Developing scenarios for an investment management company to exit from a private investor’s chemical company.
STARTING SITUATION – BUY FIRST, PLAN LATER
Owing to problems that originated internally, the chemical group was taken over by a private equity investor during the financial crisis. Despite the takeover, it was unclear whether a medium-sized enterprise could be put back on its feet by an investor. The key question of whether a chemical conglomerate, which in the past had achieved moderate success, could be repositioned in the chemical industry as a problem solver remained unanswered. The only clear goal was to launch an IPO in three to five years’ time – however, there was no roadmap towards achieving this goal.
PROJECT APPROACH – SUM OF THE PARTS INSTEAD OF THE CONGLOMERATE AS A WHOLE
Given that an IPO is the most challenging of all sales options, proceeding with a far-sighted perspective was going to be critical for success. A precise analysis of all the business units according to market attractiveness and competitive advantage formed the applied solution for a consistent equity story. Based on an ambitious target enterprise value, a concrete value enhancement plan was developed. The organizational structure that had evolved over time was replaced with a structure that was clearly built according to customer groups. This eliminated duplications and accelerated decision-making. Thanks to a ten-point plan based on a gap analysis, it was possible to speed up the transformation process and identify realistic scenarios for making an exit in three to five years’ time.

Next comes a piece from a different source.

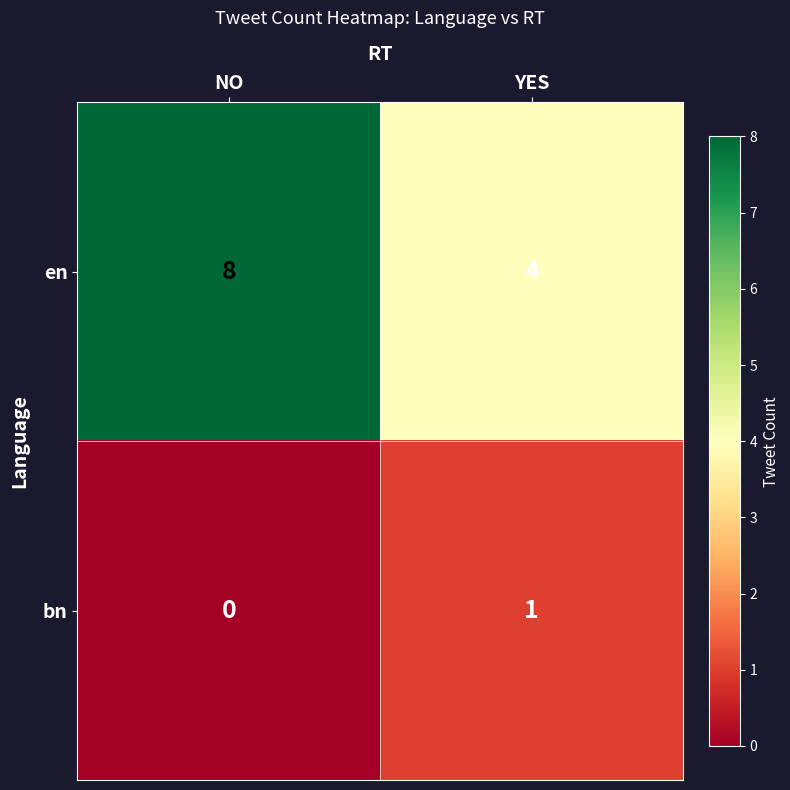

Reading left to right, extract all data points from this chart.

en: 8	4
bn: 0	1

FINDING – CLOTHES MAKE PEOPLE – COMPANIES ARE DEFINED BY THEIR ORGANIZATIONAL STRUCTURES
Even the most highly regarded private equity companies invest time and again without any clear plan of what to do with the target company at an operational level. By focusing too much on the exit strategy, evaluations often overlook potential improvements. Even without a major turnaround within the company, a great deal can be achieved by making small changes to the organization. At the same time, these adjustments must be incorporated into the master plan for reaching the target enterprise value.
- Scenarios for the private equity investor to exit after three to five years.
- Ten-point plan to accelerate the transformation process.